A GREAT-GRANDMOTHER was given a unique 80th birthday treat with a meal in the house where she grew up.

Rosemary Tulloch’s father Frank Morris ran a greengrocer’s store in North Parade, Oxford, during the Second World War, with the family living in the upstairs flat.

Mrs Tulloch lived there from the age of four to 23, going to nearby St Faith’s School before going on to work as a secretary and children’s columnist for the Oxford Mail’s sister paper The Oxford Times.

But she had not returned to her childhood home – now the Jee Saheb restaurant – for over half a century.

On Sunday, her family treated her to a trip down memory lane at a meal in the restaurant.

Mrs Tulloch, who turns 80 today, said: “Going back after all this time was fascinating.

“The shop has changed enormously, but the restaurant manager told me that my old bedroom above the shop is still there and still used by his staff.

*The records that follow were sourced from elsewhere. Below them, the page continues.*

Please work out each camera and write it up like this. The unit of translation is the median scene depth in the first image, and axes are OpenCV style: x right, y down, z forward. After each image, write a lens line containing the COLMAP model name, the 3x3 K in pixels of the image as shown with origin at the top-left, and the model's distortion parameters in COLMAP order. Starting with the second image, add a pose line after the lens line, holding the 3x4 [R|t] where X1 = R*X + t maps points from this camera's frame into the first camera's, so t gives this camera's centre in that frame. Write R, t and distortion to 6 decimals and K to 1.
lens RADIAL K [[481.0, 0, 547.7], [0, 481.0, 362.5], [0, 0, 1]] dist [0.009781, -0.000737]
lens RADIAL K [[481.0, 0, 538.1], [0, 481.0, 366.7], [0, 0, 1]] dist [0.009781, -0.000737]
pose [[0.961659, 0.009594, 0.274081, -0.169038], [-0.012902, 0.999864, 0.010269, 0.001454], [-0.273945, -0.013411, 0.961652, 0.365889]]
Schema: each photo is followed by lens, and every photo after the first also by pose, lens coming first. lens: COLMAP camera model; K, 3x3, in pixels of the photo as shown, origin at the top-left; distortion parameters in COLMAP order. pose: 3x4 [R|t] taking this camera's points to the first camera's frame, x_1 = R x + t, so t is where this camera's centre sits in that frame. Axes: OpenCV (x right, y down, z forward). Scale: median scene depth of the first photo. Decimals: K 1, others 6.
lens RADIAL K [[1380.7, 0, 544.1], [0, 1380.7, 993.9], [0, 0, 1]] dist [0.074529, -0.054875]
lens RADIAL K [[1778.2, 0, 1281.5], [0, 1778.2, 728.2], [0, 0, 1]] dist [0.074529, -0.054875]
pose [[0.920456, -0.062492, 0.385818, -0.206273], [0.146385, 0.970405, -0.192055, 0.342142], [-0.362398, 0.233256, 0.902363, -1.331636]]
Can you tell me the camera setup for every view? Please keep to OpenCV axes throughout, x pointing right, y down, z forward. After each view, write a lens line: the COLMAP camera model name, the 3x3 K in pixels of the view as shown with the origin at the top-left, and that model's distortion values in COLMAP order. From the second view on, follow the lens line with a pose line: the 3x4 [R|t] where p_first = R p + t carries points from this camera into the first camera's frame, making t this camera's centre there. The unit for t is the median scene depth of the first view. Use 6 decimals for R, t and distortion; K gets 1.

“The basement, where we used to go during the air raids, has been converted beautifully into a party room.

“I have a very distinctive memory of being there and watching the planes go overhead the night Coventry was bombed.”

The grandmother-of-nine added: “My mother and father both worked in the shop, and quite often I used to help out with deliveries for them for regular customers who had orders.”

She added: “It was a nice and very integrated community, with shops of all kinds down the road.

“The ownership and character of the shops on the street has changed, but the pub next door is still a pub.”

Mrs Tulloch, who now lives in London, moved away when she married her late husband Bruce, who was studying in the city after the Second World War.

She said: “He was waiting at a bus stop in Oxford and took a bet from a friend that he would speak to the first girl he saw on the bus.

“That was me, I was on my way to the city centre on a bus from Headington.”